The language is described by a context free S-attributed grammar using a eBNF variant.
So the unparser has to find a valid 'path' through the traversed nodes in which all grammar constraints hold. This bascially means to find a valid allocation of AST nodes to grammar production rules. This is a constraint satisfaction problem (CSP) in general and could be solved, like parsing, by backtracking in O(exp(n)).
Fortunately for parsing, this can be done in O(n³) using GLR (or better restricting the grammar). Because the AST structure is so close to the grammar production rule structure, I was really surprised seeing an implementation where the runtime is worse than parsing: XText uses ANTLR for parsing and backtracking for unparsing.
Questions
- Is a context free S-attribute grammar everything a parser and unparser need to share or are there further constraints, e.g. on the parsing technique / parser implementation?
- I've got the feeling this problem isn't O(exp(n)) in general - could some genius help me with this?
- Is this basically a context-sensitive grammar?
Example1:
Area returns AnyObject -> Pedestrian | Highway
Highway returns AnyObject -> "Foo" Car
Pedestrian returns AnyObject -> "Bar" Bike
Car returns Vehicle -> anyObjectInstance.name="Car"
Bike returns Vehicle -> anyObjectInstance.name="Bike"
So if I have an AST containing
AnyObject -> AnyObject -> Vehicle [name="Car"]
and I know the root can be Area, I could resolve it to
Area -> Highway -> Car
So the (Highway | Pedestrian) decision depends on the subtree decisions.

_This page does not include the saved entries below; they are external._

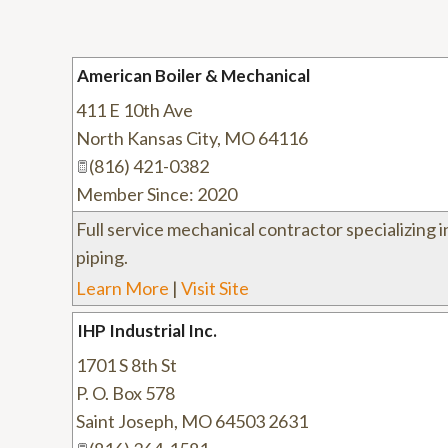
American Boiler & Mechanical
411 E 10th Ave
North Kansas City
,
MO
64116
(816) 421-0382
Member Since: 2020
Full service mechanical contractor specializing 
piping.
Learn More
|
Visit Site
IHP Industrial Inc.
1701 S 8th St
P. O. Box 578
Saint Joseph
,
MO
64503 2631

The problem get's worse when a leaf might be, at first sight, one of several types, but has to be a specific one to form a valid path later on.
Example2:
So if I have S-attribute rules returning untyped objects, just assigning some attributes, e.g.
A -> B C {Obj, Obj}
X -> Y Z {Obj, Obj}
B -> "somekeyword" {0}
Y -> "otherkeyword" {0}
C -> "C" {C}
Z -> "Z" {Z}
So if an AST contains
Obj
/ \
"0" "C"
I can unparse it to
A
/ \
B C
just after I could resolve "C" to C.
While traversing the AST, all constraints I can generate from the grammar are satisfied for both rules, A and X, until I hit "C". This means that for
A -> B | C
B -> "map" {MagicNumber_42}
C -> "foreach" {MagicNumber_42}
both solutions for the tree
Obj
|
MagicNumber_42
are valid and it is considered that they have equal semantics ,e.g. syntactic sugar.
Further Information:
Question 1: no, the grammar itself may not be enough. Take the example of an ambiguous grammar. If you ended up with a unique leftmost (rightmost) derivation (the AST) for a given string, you would somehow have to know how the parser eliminated the ambiguity. Just think of the string 'a+b*c' with the naive grammar for expressions 'E:=E+E|E*E|...'.
Question 3: none of the grammar examples you give is context sensitive. The lefthand-side of the productions are a single non-terminal, there is no context.